# Dataset content:
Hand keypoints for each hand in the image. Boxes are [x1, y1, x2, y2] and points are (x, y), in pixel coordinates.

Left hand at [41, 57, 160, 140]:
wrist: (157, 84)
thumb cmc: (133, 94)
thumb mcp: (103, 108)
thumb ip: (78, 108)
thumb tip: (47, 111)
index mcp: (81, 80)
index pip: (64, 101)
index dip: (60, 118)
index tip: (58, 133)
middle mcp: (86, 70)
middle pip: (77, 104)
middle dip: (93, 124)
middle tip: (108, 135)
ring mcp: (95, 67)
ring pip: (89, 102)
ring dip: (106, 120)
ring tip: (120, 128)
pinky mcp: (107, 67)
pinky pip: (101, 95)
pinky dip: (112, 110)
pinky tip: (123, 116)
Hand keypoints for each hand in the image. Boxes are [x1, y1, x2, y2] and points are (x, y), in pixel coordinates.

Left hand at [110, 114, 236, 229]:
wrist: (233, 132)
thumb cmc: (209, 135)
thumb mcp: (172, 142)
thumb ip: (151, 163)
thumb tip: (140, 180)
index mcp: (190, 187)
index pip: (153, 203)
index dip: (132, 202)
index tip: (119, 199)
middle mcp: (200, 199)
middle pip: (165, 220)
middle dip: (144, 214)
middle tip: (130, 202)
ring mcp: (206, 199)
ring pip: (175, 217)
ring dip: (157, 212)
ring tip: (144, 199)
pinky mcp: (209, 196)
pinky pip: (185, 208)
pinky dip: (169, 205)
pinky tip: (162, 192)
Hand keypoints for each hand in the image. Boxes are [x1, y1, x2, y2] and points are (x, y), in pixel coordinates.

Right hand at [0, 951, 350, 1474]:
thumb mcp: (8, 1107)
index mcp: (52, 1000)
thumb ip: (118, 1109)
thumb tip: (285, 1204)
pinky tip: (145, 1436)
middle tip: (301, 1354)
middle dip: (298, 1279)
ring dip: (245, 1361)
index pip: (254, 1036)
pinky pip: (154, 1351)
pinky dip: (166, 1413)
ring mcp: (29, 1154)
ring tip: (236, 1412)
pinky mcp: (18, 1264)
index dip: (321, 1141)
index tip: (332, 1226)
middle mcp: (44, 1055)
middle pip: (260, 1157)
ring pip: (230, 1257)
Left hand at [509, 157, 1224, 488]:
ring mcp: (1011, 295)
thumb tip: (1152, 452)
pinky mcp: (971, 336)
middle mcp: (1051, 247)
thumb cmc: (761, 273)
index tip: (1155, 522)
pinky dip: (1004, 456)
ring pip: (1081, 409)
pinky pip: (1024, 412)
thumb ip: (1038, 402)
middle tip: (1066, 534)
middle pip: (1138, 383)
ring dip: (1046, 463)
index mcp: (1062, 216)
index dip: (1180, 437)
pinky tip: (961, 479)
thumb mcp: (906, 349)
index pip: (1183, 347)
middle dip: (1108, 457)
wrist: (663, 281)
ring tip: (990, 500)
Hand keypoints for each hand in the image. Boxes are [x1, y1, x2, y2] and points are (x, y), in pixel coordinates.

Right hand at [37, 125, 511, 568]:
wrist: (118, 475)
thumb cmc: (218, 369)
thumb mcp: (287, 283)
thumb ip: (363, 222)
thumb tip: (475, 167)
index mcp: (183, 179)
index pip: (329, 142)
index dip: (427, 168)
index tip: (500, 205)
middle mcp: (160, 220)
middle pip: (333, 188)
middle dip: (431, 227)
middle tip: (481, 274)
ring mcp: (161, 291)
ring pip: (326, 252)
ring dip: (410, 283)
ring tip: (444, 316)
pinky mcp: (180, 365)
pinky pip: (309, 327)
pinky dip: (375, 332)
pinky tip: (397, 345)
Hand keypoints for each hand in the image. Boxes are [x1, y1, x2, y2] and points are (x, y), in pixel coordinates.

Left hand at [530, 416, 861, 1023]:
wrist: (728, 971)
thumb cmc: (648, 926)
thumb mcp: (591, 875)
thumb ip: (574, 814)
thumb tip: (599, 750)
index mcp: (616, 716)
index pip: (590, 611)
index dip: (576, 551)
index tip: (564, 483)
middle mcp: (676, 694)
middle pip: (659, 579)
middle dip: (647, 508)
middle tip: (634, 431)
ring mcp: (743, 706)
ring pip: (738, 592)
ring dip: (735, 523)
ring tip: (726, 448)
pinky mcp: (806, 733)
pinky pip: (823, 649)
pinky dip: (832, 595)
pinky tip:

# Task item:
For the word "Left", go through the records and show each line that carries it.

# Output of the task:
Left hand at [41, 57, 160, 140]:
Left hand at [110, 114, 236, 229]:
Left hand at [509, 157, 1224, 488]:
Left hand at [530, 416, 861, 1023]:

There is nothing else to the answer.